LUGANO. «Salviamo il lavoro in Ticino!» «Retten wir die Arbeit im Tessin!» So lautet der Titel einer kantonalen Volksinitiative, die 2013 von den Tessiner Grünen mit Erfolg eingereicht worden war. Genau 11 585 Stimmberechtigte hatten das Anliegen unterschrieben, wonach in der Kantonsverfassung das Recht auf einen Mindestlohn verankert werden muss, der jeder Person ein würdiges Leben garantiert. Nur 7000 Unterschriften wären nötig gewesen. Der Grosse Rat nahm diese Volksinitiative im März dieses Jahres mehrheitlich und etwas überraschend an – neben Grünen, SP und Lega sagten auch die Parlamentarier des linken CVP- und FDP-Flügels Ja. Dagegen stimmten mehrheitlich die FDP und CVP sowie die SVP. Da es sich um eine Verfassungsänderung handelt, muss diese dem Volk vorgelegt werden.

Gegen Lohndumping

Die Befürworter sehen in diesem Mindestlohn eine Massnahme gegen das im Tessin weitverbreitete Lohndumping. Zugleich halten sie den Mindestlohn für ein Mittel gegen den zunehmenden Strom von Grenzgängern. Denn ihre Arbeitskraft könne so nicht zu jedem beliebigen Preis genutzt werden. Der Staatsrat muss im Falle einer Annahme der Initiative für Branchen, in denen keine Gesamtarbeitsverträge mit Mindestlöhnen existieren, solche Löhne branchenspezifisch und in einem Prozentsatz zum landesweiten Medianlohn festlegen. Vorbild sind ähnliche Regelungen in den Kantonen Jura und Neuenburg. «Die Einführung des Prinzips eines fairen Lohns ehrt unseren Kanton», schreiben die Befürworter im Abstimmungsbüchlein.

Genau umgekehrt sehen es die Gegner dieser Vorlage, darunter der Staatsrat und die Wirtschaftsverbände.

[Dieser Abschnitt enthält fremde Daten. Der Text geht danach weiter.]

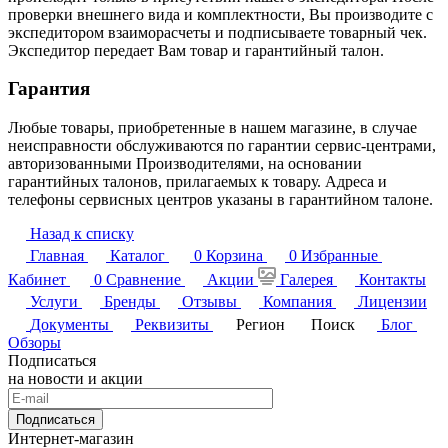
проверки внешнего вида и комплектности, Вы производите с
экспедитором взаиморасчеты и подписываете товарный чек.
Экспедитор передает Вам товар и гарантийный талон.
Гарантия
Любые товары, приобретенные в нашем магазине, в случае
неисправности обслуживаются по гарантии сервис-центрами,
авторизованными Производителями, на основании
гарантийных талонов, прилагаемых к товару. Адреса и
телефоны сервисных центров указаны в гарантийном талоне.
Назад к списку
Главная
Каталог
0
Корзина
0
Избранные
Кабинет
0
Сравнение
Акции
Галерея
Контакты
Услуги
Бренды
Отзывы
Компания
Лицензии
Документы
Реквизиты
Регион
Поиск
Блог
Обзоры
Подписаться
на новости и акции
Подписаться
Интернет-магазин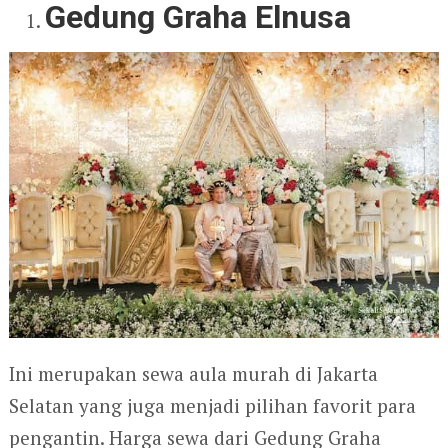
Gedung Graha Elnusa
Ini merupakan sewa aula murah di Jakarta
Selatan yang juga menjadi pilihan favorit para
pengantin. Harga sewa dari Gedung Graha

Sie halten die Formulierung von einem «Recht auf einen würdigen Lohn» als zu schwammig. Zudem glauben sie nicht, dass ein Mindestlohn das Lohndumping wirklich bekämpfen kann. Vor allem aber argumentieren sie, dass von diesen neuen Mindestlöhnen nur ganz wenige einheimische Arbeitskräfte profitieren, nämlich 4 Prozent oder 6800 Personen, hingegen mehr als 10 000 Grenzgänger (17 Prozent aller Grenzgänger). Denn die Einführung dieser Mindestlöhne beträfe Branchen, in denen kaum Einheimische tätig seien. In ihrer Kampagne spielen die Gegner der Mindestlohn-Initiative denn auch geschickt mit antiitalienischen Reflexen in der Tessiner Bevölkerung. «Ein Geschenk von 50 Millionen an Italien! Nein zum Mindestlohn am 14.Juni», steht auf etlichen Plakaten zwischen Airolo und Chiasso.

Hüst und Hott bei der Lega

Die Lega dei Ticinesi, Partei der relativen Mehrheit im Staatsrat, betreibt bei der Mindestlohn-Abstimmung ein Hüst und Hott. Der Staatsrat hat die Initiative zur Ablehnung empfohlen, auch die beiden Lega-Staatsräte Norman Gobbi und Claudio Zali, obwohl die Lega-Fraktion im Grossen Rat dafür gestimmt hatte. Offiziell unterstützt die Lega die Volksinitiative.